Os laços entre os artistas remontam a 1973, quando foram protagonistas do clássico dirigido por Sydney Pollack, conhecido no Brasil como "Come eravamo". Em sua fala, Streisand ressaltou dimensões menos óbvias da figura pública de Redford: seu ativismo em defesa da liberdade de imprensa, seu empenho pela preservação ambiental e o apoio às novas vozes do cinema. "Bob tinha coragem, na tela e fora dela", disse ela, traçando um retrato que vai além do astro de Hollywood e o coloca como agente cultural e político.
Com o tom de quem conversa entre goles de café em uma praça romana, Streisand chamou Redford de seu "cowboy intelectual" e disse que a falta dele é sentida com intensidade. Ela lembrou, com voz embargada, a última ligação entre os dois, quando ele lhe disse: 'Babs, eu te quero bem da alma e sempre vou te querer'. Em resposta a esse afeto, ela disse que encerrou uma das cartas ao ator com um simples 'Eu também te quero bem' e assinou como 'Babs', o apelido carinhoso com que ele a tratava.

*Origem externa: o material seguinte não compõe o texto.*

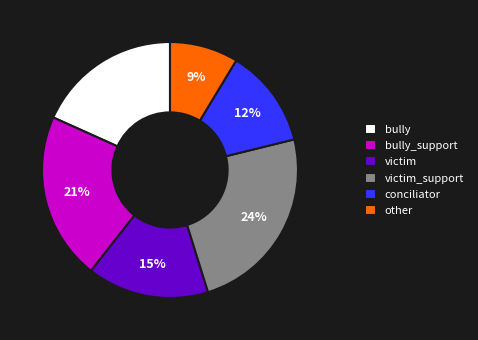

To the nearest percent, what is the difference between the victim_support and other slice percentages?

15%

Depois das lembranças, veio a música. A interpretação de 'The Way We Were' por Streisand — com a voz marcada pela emoção — escancarou mais do que o luto pessoal: tornou-se um espelho do nosso tempo, uma pequena cena onde memória pessoal e memória coletiva se encontram. A melodia e a letra, já inscritas na história do cinema, ganharam nesta noite uma nova camada semântica, funcionando como um refrão que reconta a história de uma amizade artística e de um país em transformação.
No decorrer da breve, porém densa intervenção, Streisand ainda destacou as contribuições públicas de Redford, lembrando seu ativismo ambiental e sua postura em prol da liberdade de imprensa como partes integrantes de um legado que ultrapassa prêmios e bilheteria. Foi um gesto que reframingou a carreira de Redford em termos de impacto social, reforçando a ideia de que figuras do entretenimento podem ser catalisadores de mudança.
Ao final, a música se extinguiu entre aplausos contidos e uma sensação de que o cinema, como sempre, funciona como roteiro oculto da sociedade: registra perdas, celebra amores e transforma luto em narrativa. A homenagem de Barbra Streisand a Robert Redford no Oscar 2026 não foi apenas um tributo a um colega; foi uma pequena lição sobre como lembrar constrói futuros, e como as canções do passado continuam a dialogar com o presente.